_EXTRACTED ENTRIES_:
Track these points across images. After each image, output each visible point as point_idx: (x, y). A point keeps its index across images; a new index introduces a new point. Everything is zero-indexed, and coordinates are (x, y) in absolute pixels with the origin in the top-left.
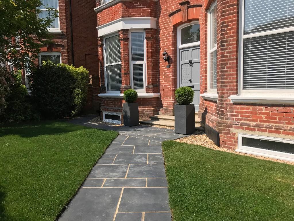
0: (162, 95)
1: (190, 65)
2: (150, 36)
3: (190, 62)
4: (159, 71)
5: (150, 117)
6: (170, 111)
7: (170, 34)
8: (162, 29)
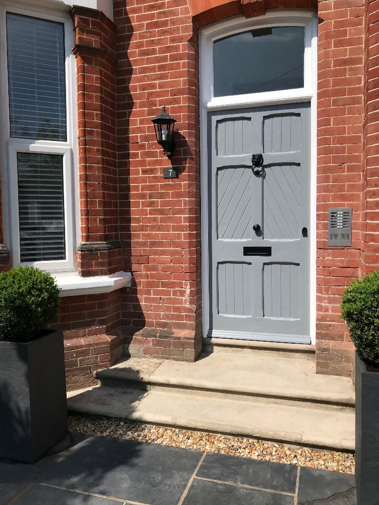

_THE PROBLEM_:
Only the lines from the one containing "1: (190, 65)" through the end of the records are wanted, set down exactly and without their pictures.

_EXERCISE RESPONSE_:
1: (190, 65)
2: (150, 36)
3: (190, 62)
4: (159, 71)
5: (150, 117)
6: (170, 111)
7: (170, 34)
8: (162, 29)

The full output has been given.